Maryam berada dalam asuhan Zakaria dan tak seorang pun pernah masuk ke dalam mihrab Maryam, selain Zakaria. Bila Zakaria keluar dari sana, tertutuplah tujuh pintu mihrab tersebut. Setiap Zakaria masuk ke mihrab Maryam, ia menemukan buah-buahan musim dingin pada musim panas, dan menemukan buah-buahan musim panas ketika cuaca dingin. Zakaria merasa heran dan menanyai Maryam. Maryam menjawab bahwa semua itu adalah rezeki dari Allah, Dialah Pemberi rezeki kepada siapa saja yang dikehendaki-Nya dari jalan yang tidak disangka-sangka.

------------------------

▶ _Tujuan Latihan_
Apa jawaban atas pertanyaan-pertanyaan ini menurut teks tentang Maryam dan Zakaria?
(a) Siapa satu-satunya orang yang pernah masuk ke mihrab Maryam?
(b) Berapa pintu mihrab yang tertutup ketika Zakaria keluar dari sana?
(c) Buah-buahan apa yang ditemukan Zakaria di mihrab pada musim panas?
Materi ini tidak berhubungan dengan teks tentang Maryam dan Zakaria.

[Catatan tersimpan]
------------------------

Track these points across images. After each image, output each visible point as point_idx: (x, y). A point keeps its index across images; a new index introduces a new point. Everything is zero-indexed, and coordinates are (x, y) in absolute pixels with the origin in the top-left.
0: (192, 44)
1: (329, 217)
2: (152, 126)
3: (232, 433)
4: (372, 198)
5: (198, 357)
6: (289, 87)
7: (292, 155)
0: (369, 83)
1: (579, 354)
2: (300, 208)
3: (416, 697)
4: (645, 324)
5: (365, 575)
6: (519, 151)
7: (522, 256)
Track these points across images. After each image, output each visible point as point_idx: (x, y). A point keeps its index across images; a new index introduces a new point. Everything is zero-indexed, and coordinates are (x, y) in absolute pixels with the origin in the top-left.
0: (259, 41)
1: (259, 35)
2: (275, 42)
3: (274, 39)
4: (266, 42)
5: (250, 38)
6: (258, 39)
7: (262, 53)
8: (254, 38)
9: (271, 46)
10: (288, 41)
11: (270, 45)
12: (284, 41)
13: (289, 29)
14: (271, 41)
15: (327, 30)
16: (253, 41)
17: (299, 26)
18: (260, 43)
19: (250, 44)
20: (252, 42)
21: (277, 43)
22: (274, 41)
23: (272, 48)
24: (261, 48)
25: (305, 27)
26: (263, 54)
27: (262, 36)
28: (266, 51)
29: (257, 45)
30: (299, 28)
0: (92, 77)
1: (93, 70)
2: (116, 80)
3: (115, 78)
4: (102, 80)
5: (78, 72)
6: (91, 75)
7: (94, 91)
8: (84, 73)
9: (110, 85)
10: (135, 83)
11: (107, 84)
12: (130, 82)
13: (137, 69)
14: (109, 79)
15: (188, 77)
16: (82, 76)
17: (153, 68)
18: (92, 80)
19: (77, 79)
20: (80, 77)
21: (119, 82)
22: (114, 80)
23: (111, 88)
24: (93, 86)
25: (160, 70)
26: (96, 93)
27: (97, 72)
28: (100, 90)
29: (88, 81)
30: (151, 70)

------------------------

▶ _Jawaban Latihan_
(a) Zakaria.
(b) Tujuh pintu.
(c) Buah-buahan musim dingin.